[Activity] In the following material, identify every line holding the string "Gonod" and return it.

↓

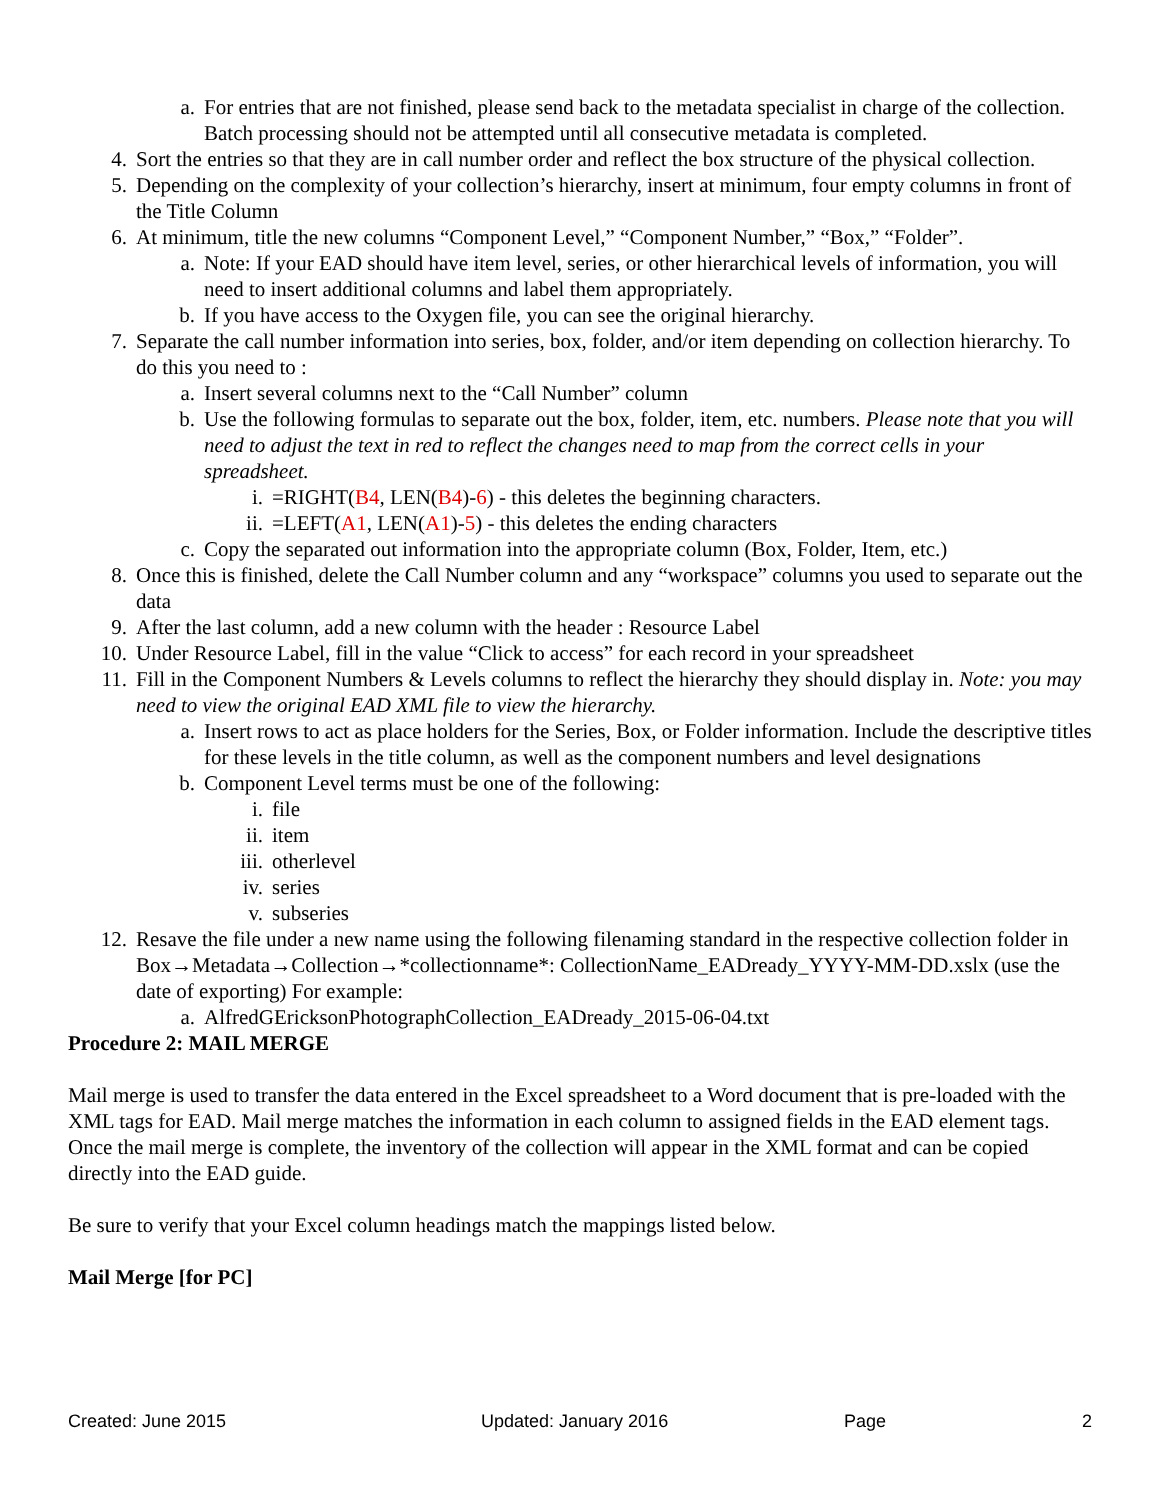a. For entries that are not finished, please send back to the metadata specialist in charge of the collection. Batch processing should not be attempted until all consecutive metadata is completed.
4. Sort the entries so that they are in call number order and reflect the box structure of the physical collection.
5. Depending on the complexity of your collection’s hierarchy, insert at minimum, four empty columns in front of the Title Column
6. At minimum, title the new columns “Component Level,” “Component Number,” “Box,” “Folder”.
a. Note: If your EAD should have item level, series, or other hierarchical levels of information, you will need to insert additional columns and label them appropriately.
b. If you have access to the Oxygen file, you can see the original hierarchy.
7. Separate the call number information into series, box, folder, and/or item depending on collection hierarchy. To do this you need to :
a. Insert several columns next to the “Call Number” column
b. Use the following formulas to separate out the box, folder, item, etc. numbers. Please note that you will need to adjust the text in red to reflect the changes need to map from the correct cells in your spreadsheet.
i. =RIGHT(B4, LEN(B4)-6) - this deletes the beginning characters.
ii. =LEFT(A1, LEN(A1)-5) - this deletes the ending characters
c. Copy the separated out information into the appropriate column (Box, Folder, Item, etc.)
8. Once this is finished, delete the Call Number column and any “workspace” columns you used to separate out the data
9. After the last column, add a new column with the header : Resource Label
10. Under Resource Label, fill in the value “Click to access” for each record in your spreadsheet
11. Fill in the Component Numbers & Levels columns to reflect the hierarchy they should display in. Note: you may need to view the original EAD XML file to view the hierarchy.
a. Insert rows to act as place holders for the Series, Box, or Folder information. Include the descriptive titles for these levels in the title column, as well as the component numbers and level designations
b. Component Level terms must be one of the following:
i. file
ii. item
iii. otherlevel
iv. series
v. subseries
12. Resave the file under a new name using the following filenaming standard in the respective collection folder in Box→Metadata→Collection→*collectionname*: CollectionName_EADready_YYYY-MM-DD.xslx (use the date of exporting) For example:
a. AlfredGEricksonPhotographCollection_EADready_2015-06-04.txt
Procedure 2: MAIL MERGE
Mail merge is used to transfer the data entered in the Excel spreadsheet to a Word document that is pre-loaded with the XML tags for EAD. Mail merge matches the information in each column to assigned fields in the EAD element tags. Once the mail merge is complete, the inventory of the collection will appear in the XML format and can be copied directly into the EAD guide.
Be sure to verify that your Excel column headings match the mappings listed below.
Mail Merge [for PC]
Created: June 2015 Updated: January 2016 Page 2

↑
↓

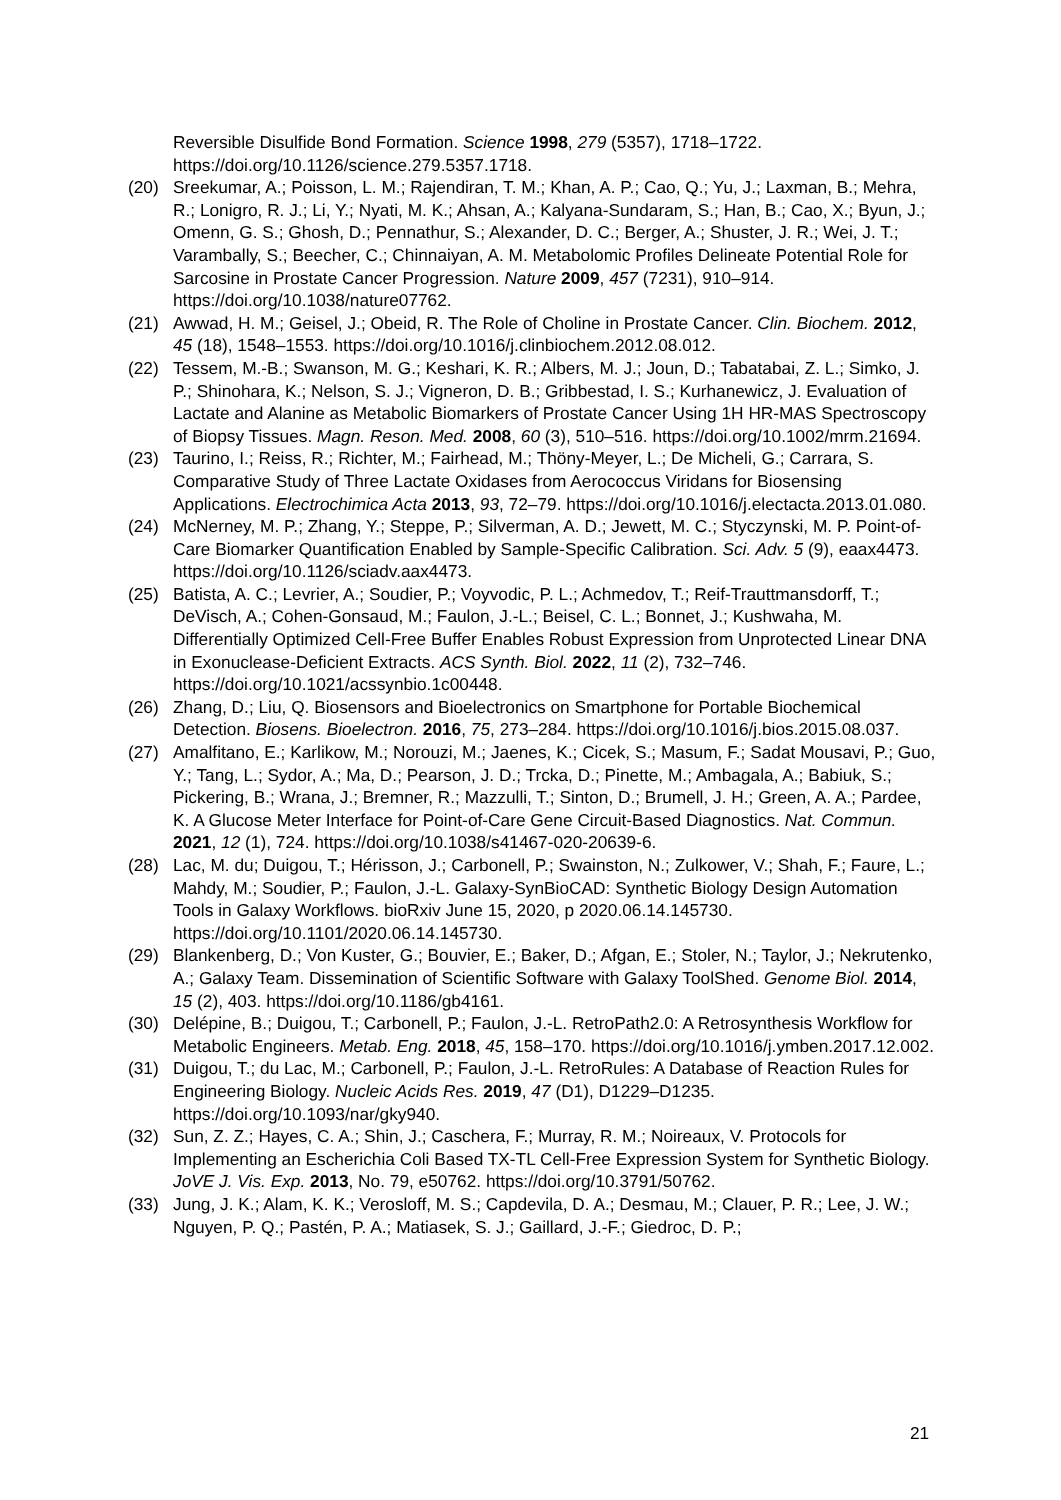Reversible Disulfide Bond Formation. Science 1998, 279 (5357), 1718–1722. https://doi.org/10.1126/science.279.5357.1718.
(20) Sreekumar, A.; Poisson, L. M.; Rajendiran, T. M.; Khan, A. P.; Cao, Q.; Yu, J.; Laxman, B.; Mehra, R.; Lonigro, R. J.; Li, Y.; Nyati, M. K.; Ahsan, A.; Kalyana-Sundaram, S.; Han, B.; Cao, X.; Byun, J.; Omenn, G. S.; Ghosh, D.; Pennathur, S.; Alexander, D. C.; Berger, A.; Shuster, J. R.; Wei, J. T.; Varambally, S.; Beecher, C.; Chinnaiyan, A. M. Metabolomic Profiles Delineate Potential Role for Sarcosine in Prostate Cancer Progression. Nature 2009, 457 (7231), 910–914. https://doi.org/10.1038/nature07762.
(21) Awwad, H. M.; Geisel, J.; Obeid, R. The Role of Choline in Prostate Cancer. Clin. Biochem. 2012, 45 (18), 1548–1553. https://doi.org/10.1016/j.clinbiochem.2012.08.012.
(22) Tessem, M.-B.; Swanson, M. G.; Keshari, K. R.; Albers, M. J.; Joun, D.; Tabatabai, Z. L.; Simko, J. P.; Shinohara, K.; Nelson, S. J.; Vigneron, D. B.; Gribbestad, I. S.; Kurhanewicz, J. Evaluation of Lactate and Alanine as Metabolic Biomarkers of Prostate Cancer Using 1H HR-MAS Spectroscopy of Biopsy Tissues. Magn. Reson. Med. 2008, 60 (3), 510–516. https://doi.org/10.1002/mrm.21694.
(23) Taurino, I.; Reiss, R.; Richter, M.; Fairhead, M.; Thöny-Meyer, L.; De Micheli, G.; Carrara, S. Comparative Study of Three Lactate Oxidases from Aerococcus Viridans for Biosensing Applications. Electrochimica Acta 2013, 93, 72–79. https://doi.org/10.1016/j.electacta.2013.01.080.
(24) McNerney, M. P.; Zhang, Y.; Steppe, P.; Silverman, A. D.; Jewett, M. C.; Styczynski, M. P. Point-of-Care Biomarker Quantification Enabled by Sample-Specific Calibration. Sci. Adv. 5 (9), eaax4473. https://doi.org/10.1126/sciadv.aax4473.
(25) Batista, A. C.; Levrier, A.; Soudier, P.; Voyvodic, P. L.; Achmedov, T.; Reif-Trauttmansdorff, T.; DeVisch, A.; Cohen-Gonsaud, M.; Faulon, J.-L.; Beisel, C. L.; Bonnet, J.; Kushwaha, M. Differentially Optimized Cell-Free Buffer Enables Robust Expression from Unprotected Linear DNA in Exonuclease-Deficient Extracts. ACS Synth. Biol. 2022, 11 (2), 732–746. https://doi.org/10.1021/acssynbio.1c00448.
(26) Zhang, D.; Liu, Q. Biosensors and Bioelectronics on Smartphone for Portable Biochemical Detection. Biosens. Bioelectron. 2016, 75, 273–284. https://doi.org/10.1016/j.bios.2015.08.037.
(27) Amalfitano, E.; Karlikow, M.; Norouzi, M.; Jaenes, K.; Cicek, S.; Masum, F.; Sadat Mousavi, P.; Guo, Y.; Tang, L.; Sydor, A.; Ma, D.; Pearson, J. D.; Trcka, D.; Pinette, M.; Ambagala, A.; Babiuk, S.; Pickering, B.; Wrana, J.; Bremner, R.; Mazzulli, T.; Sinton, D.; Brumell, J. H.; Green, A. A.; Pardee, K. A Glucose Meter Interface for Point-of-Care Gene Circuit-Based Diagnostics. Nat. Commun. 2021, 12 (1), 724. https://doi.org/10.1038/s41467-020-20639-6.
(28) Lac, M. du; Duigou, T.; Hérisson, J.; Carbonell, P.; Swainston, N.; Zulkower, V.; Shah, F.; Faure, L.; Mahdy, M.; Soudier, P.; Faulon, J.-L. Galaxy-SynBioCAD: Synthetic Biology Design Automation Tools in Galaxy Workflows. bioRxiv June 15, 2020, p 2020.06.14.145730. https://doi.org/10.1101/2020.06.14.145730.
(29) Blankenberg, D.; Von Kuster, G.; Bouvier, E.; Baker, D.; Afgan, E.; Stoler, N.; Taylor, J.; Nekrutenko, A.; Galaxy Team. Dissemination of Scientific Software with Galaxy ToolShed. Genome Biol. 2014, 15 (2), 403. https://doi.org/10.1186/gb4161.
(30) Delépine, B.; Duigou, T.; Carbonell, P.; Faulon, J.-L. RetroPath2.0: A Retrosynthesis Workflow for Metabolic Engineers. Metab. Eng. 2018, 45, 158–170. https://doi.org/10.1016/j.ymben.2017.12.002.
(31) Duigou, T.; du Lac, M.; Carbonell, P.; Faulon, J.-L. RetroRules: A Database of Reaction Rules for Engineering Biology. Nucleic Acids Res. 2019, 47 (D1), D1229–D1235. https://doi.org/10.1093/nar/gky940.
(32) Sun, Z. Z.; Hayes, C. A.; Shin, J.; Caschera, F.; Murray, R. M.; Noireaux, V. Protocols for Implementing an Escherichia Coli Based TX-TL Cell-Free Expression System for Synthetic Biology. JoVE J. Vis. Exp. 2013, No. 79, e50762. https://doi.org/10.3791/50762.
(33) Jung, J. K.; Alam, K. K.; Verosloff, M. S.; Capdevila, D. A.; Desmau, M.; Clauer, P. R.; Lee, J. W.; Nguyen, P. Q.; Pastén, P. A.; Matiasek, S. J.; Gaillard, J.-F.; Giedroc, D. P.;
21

↑
↓

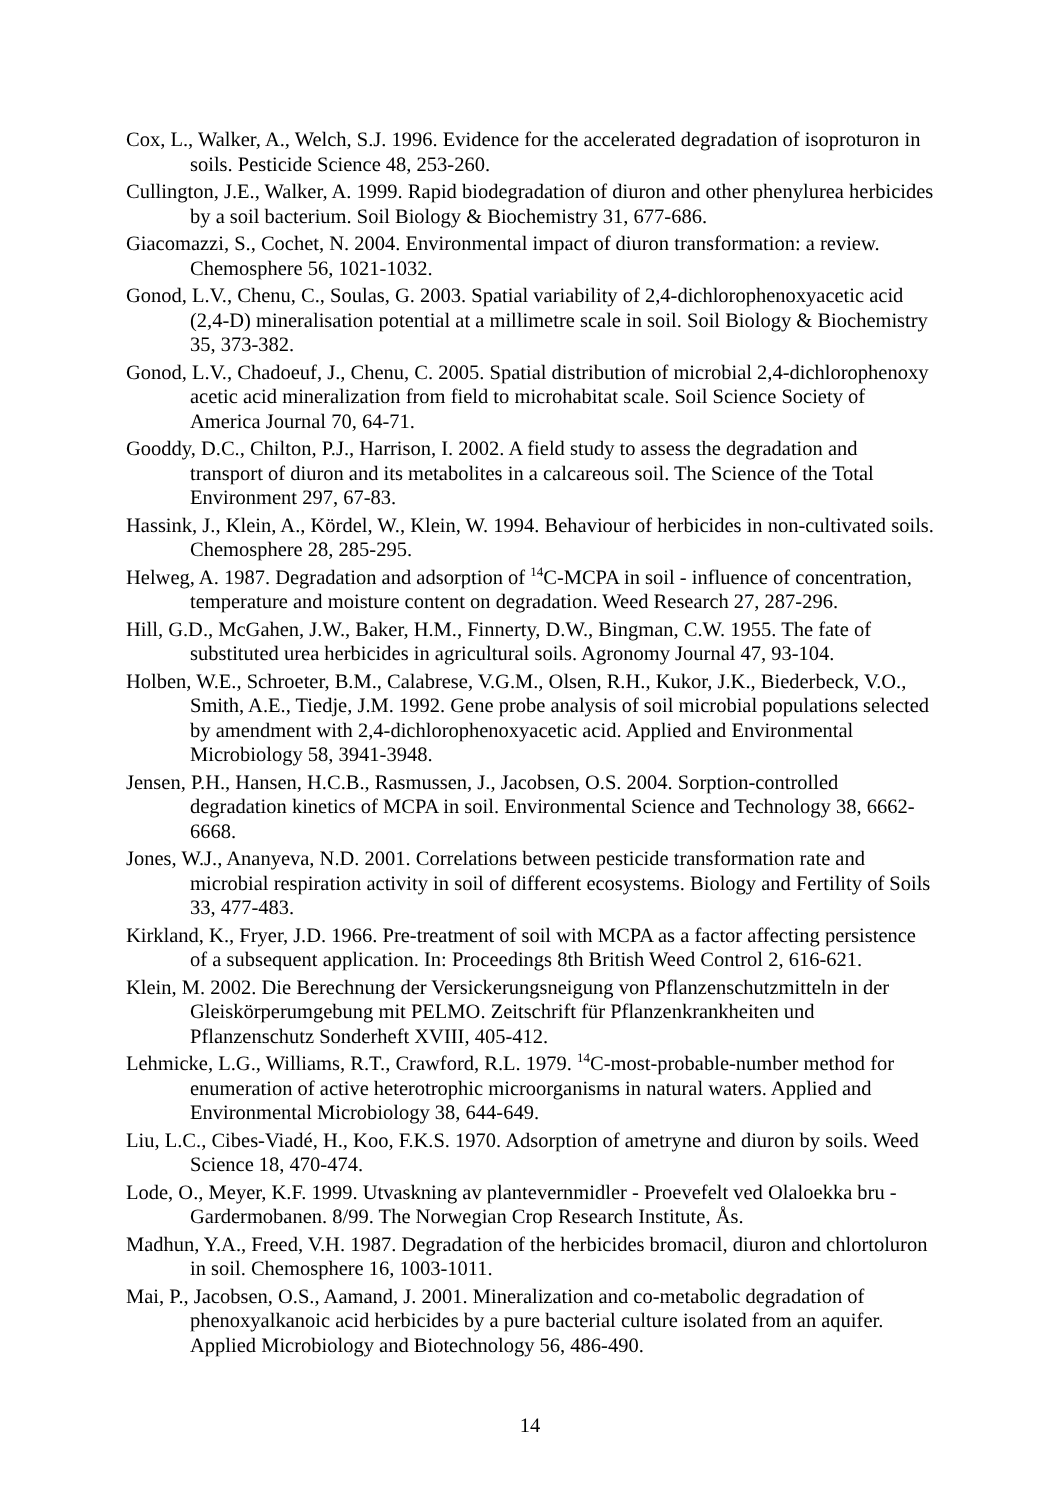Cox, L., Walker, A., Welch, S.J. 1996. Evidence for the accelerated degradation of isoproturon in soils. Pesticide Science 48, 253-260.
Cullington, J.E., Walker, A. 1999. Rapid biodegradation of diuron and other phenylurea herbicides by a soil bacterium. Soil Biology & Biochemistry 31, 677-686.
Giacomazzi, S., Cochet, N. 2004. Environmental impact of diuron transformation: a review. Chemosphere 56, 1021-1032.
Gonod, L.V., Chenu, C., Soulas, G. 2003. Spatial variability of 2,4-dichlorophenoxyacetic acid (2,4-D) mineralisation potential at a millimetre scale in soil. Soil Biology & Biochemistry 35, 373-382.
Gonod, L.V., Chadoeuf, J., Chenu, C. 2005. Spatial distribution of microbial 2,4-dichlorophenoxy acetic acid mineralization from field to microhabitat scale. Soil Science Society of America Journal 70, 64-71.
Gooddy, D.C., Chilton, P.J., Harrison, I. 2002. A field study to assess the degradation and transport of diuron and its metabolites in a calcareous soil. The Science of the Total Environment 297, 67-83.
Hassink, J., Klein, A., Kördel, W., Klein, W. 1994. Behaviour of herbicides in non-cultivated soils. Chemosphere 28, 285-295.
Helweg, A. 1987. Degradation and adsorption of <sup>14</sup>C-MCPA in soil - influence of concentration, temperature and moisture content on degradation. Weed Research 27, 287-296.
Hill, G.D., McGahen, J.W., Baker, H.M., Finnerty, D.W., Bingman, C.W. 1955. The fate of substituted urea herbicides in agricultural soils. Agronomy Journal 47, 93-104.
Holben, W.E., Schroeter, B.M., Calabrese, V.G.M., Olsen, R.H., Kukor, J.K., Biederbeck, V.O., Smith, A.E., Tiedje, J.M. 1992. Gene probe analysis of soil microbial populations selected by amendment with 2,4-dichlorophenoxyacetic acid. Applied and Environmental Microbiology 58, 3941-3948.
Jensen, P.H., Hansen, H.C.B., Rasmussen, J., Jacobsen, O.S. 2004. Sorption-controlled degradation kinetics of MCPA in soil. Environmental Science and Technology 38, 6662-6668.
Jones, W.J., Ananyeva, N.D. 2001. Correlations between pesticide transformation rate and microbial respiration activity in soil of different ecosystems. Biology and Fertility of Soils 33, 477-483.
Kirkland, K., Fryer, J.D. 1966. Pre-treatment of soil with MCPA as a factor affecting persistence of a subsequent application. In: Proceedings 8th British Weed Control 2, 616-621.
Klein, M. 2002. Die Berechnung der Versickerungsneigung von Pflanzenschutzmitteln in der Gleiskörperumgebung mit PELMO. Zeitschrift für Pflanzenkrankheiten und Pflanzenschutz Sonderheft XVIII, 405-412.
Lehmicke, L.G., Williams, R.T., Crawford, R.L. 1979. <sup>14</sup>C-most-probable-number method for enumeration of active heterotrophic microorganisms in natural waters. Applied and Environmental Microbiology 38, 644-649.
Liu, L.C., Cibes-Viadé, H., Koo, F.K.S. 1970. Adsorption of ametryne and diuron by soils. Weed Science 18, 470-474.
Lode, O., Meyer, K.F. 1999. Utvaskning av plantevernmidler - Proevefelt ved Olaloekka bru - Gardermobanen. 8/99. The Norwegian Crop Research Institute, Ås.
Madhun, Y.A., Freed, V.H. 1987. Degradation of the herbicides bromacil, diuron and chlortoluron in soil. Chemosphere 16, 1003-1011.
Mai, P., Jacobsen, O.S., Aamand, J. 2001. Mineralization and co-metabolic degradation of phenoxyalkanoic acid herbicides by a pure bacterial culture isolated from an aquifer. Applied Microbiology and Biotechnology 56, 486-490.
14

↑

[Response to this task]
Gonod, L.V., Chenu, C., Soulas, G. 2003. Spatial variability of 2,4-dichlorophenoxyacetic acid (2,4-D) mineralisation potential at a millimetre scale in soil. Soil Biology & Biochemistry 35, 373-382.
Gonod, L.V., Chadoeuf, J., Chenu, C. 2005. Spatial distribution of microbial 2,4-dichlorophenoxy acetic acid mineralization from field to microhabitat scale. Soil Science Society of America Journal 70, 64-71.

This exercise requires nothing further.